:: Material for this task ::
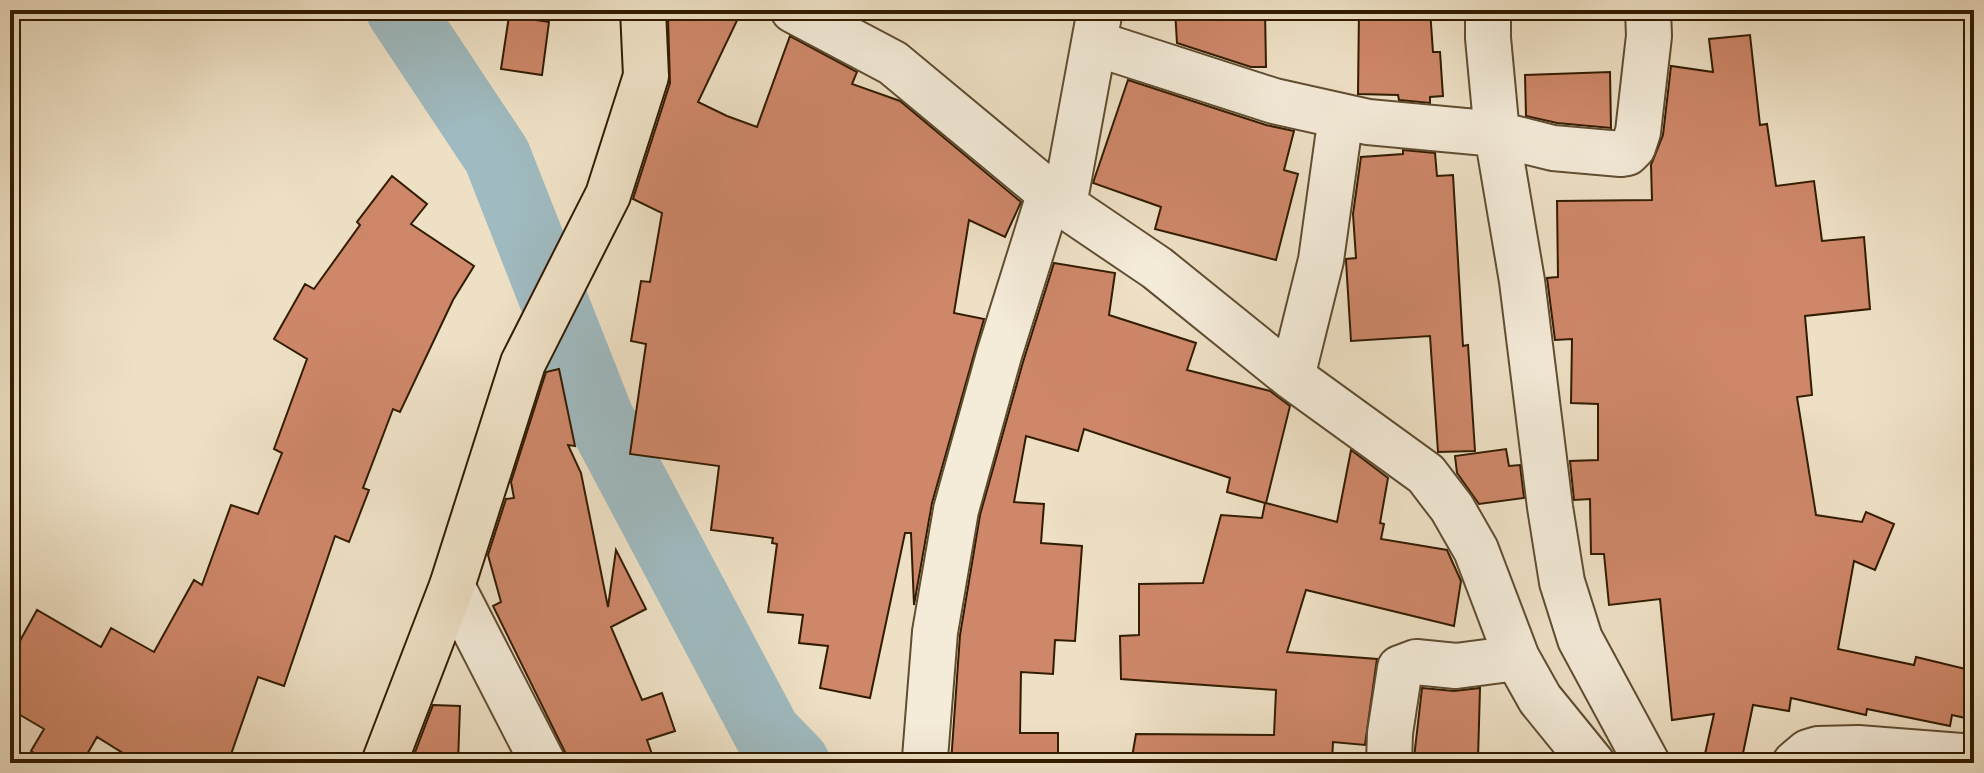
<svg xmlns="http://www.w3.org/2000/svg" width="1984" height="773" font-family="'Gentium Book Plus',serif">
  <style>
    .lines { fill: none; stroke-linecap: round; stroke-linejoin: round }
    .river { stroke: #9fbac0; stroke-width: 68 }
    .building { fill: #ce8769; stroke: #321c00; stroke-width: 2 }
    .minor-casing { stroke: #614d31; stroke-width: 48 }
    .highway-casing { stroke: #321c00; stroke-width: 48 }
    .minor { stroke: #f4ebd9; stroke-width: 44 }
    .highway { stroke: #eee0c5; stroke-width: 44 }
  </style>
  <rect width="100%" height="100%" fill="#eee0c5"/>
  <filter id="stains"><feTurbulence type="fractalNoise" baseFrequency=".0025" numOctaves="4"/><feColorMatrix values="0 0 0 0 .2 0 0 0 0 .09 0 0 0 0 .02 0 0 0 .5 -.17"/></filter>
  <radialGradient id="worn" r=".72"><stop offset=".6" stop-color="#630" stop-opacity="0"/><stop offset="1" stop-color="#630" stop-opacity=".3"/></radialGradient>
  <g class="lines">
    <path class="river" d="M400 10 497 156 600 418 767 733 796 763"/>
  </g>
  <path class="building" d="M672 10H742L698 102 727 116 757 127 790 36 857 72 852 84 900 101 1021 202 1005 237 969 220 954 313 984 319 932 503 914 605 911 533H905L870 698 820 688 828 646 799 643 803 615 768 612 777 544 772 543 773 538 711 530 719 466 630 454 646 344 631 341 641 281 650 282 662 213 633 199 670 83 668 18Z
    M1175 10H1265L1266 67H1251L1177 43Z
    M1359 10H1430L1433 52H1440L1443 96 1430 97V103L1399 100 1398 95 1358 94Z
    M509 16 549 22 542 75 501 69Z
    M1750 35 1760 125 1767 124 1776 186 1814 181 1822 241 1864 237 1870 309 1805 316 1812 395 1797 397 1816 515 1862 522 1866 512 1894 524 1875 570 1854 561 1838 649 1914 665 1916 657 1974 671V720L1952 715 1950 726 1867 709 1866 715 1791 698 1789 711 1753 705 1741 763 1705 754 1714 714 1672 720 1660 599 1609 605 1604 554H1591L1590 499 1574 500 1570 461 1598 460V404L1571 403 1572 339 1555 340 1547 278 1558 277 1557 201 1652 200 1651 165 1663 135 1671 66 1713 72 1709 39Z
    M1610 72 1611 128 1557 123 1526 116 1525 75Z
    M1128 80 1266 125 1294 131 1284 170 1298 174 1276 260 1155 229 1161 207 1093 183Z
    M1403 150 1435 153 1437 176 1453 175 1463 346 1468 345 1475 451 1438 452 1430 336 1351 341 1346 261V259L1356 258 1353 214 1361 157 1403 154Z
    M392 176 427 204 411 224 474 266 453 300 400 412 393 409 363 488 369 490 349 542 335 536 284 686 258 677 228 763H139L97 737 82 763H51L31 751 44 729 10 709V659L37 610 101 647 111 628 154 652 194 580 202 585 231 505 258 514 282 453 274 449 307 359 274 339 305 284 314 289 360 225 357 222Z
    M1054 263 1115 273 1109 315 1196 343 1187 370 1270 391 1290 406 1266 503 1337 522 1351 450 1388 478 1380 523 1384 524 1381 539 1447 550 1461 581 1454 626 1306 590 1287 652 1377 659 1365 745 1333 742 1332 763H1131L1136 734 1274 735 1276 690 1121 679 1120 636 1139 635V584L1203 583 1221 515 1262 518 1265 503 1227 492 1230 478 1084 429 1078 451 1026 436 1014 502 1044 504 1041 543 1082 546 1075 641 1055 640 1053 674 1021 672 1020 733H1058V763H951L960 635 980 515 1023 362Z
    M559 369 575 446 568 445 581 473 608 607 616 550 646 609 611 627 642 700 662 693 675 731 647 740 655 763H568L565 752 493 606 501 602 488 555 506 499 514 498 511 482 546 372Z
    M1506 449 1509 466 1520 465 1524 498 1479 504 1457 473 1455 456Z
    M1422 688 1454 691 1480 688 1478 759 1414 758Z
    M433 705 460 706 458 763H411Z"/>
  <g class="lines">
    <defs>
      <path id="minor" d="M793 10 893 63 1064 205 1157 268 1292 377 1426 474 1452 508 1476 550 1517 658 1540 699 1592 763
        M1488 10V38L1497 134 1522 281 1550 507 1562 582 1580 639 1647 763
        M1094 43 1274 101 1368 122 1497 134 1553 148 1621 154 1627 153 1633 147 1638 132 1649 36 1648 10
        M1064 205 1100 10
        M1292 377 1321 260 1341 116
        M452 586 543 763
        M925 758 935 632 956 510 999 355 1050 192
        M1389 763 1390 733 1400 668 1416 662 1456 666 1517 658
        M1795 763 1808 752 1818 749 1858 748 1974 757"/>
      <path id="highway" d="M384 763 452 586 523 363 608 195 646 76 643 10"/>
    </defs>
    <use href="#minor" class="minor-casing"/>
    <use href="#highway" class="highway-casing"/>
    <use href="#minor" class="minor"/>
    <use href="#highway" class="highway"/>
  </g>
  <rect width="1984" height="773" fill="none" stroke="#eee0c5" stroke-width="40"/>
  <rect x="12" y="12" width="1960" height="749" fill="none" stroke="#321c00" stroke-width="4"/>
  <rect x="20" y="20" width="1944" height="733" fill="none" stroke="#321c00" stroke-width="2"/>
  <rect width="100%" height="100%" filter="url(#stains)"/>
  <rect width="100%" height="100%" fill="url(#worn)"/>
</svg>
:::
**Problem requirements:** Look through the records above and please copy every line in which the string "worn" occurs.

**Exercise output:**
  <radialGradient id="worn" r=".72"><stop offset=".6" stop-color="#630" stop-opacity="0"/><stop offset="1" stop-color="#630" stop-opacity=".3"/></radialGradient>
  <rect width="100%" height="100%" fill="url(#worn)"/>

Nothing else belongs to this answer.